| Work instructions |
Using the records below, quote only the span that opens with the line containing "For å dempe" and closes with the line containing "om å utrede", exactly and inclusively.

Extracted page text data

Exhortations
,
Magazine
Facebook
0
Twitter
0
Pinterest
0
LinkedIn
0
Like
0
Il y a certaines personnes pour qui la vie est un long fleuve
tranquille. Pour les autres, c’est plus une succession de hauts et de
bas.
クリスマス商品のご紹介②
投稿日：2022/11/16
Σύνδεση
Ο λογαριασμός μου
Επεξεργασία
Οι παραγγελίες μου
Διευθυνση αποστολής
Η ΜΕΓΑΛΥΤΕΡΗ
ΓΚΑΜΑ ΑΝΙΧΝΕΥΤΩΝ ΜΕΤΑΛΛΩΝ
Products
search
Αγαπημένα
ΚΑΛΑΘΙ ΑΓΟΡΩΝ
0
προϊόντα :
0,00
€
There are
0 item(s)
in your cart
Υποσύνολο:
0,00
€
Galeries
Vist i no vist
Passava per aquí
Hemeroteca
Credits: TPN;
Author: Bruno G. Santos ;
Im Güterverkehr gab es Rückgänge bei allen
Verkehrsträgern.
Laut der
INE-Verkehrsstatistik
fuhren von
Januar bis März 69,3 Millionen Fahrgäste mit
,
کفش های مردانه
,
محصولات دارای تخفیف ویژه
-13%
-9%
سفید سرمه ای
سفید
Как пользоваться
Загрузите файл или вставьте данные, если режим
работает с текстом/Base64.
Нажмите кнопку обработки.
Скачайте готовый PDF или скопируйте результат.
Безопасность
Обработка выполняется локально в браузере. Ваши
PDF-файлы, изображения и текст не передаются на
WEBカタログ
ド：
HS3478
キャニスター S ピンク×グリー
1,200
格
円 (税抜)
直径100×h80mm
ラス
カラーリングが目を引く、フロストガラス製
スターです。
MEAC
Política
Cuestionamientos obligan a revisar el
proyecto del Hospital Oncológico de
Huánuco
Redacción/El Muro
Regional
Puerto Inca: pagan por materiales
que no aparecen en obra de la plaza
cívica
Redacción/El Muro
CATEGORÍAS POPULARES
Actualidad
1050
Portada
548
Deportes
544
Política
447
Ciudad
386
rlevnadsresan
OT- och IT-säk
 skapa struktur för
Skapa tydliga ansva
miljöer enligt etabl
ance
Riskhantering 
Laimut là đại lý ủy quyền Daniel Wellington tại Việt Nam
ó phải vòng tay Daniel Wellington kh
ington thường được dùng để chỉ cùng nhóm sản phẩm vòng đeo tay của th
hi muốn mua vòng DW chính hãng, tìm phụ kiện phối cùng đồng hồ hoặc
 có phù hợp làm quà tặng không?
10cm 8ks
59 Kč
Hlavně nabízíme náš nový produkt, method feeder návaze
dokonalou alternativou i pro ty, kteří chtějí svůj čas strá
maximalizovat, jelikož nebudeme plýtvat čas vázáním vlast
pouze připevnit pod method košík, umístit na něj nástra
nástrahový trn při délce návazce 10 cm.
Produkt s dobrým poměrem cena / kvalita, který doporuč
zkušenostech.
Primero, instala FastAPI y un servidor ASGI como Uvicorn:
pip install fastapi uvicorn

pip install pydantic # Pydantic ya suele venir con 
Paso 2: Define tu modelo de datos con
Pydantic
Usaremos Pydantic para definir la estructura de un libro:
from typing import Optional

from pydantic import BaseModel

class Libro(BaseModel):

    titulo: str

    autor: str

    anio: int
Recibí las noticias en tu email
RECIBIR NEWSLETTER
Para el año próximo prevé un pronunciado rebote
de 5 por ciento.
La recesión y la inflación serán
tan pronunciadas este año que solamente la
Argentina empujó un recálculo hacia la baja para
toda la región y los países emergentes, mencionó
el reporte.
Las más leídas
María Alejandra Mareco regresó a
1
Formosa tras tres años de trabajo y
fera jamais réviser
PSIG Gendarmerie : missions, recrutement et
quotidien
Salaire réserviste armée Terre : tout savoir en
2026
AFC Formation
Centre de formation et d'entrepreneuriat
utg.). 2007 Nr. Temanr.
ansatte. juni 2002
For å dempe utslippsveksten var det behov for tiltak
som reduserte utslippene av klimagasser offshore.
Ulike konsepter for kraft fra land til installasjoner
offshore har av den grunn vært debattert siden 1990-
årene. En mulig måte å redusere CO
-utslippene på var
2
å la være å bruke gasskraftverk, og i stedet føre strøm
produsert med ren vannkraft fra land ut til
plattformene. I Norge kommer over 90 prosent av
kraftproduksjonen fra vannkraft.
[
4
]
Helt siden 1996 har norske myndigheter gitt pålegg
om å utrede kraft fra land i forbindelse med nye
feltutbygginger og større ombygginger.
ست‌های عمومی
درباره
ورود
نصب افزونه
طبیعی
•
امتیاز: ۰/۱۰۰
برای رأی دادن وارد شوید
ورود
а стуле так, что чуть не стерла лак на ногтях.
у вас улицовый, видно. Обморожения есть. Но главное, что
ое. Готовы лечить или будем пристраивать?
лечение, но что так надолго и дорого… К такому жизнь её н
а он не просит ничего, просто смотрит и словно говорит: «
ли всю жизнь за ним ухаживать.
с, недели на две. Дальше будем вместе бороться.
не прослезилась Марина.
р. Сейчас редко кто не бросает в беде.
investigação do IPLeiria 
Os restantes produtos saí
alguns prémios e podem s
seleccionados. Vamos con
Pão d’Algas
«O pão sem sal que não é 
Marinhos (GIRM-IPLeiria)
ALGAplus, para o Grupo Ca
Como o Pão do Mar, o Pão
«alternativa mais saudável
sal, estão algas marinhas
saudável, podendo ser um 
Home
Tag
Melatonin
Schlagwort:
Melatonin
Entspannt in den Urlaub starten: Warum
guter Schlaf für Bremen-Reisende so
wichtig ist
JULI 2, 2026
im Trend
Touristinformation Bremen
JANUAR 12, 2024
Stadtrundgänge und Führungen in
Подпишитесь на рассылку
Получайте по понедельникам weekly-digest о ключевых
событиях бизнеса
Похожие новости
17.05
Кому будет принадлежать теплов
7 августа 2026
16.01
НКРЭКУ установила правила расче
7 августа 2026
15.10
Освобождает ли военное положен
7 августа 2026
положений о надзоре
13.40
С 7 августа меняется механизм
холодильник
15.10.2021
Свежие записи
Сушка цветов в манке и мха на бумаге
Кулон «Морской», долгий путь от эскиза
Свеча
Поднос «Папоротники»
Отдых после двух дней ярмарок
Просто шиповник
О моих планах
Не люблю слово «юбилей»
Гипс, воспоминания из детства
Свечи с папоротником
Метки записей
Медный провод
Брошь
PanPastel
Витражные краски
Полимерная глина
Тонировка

| Exercise result |
For å dempe utslippsveksten var det behov for tiltak
som reduserte utslippene av klimagasser offshore.
Ulike konsepter for kraft fra land til installasjoner
offshore har av den grunn vært debattert siden 1990-
årene. En mulig måte å redusere CO
-utslippene på var
2
å la være å bruke gasskraftverk, og i stedet føre strøm
produsert med ren vannkraft fra land ut til
plattformene. I Norge kommer over 90 prosent av
kraftproduksjonen fra vannkraft.
[
4
]
Helt siden 1996 har norske myndigheter gitt pålegg
om å utrede kraft fra land i forbindelse med nye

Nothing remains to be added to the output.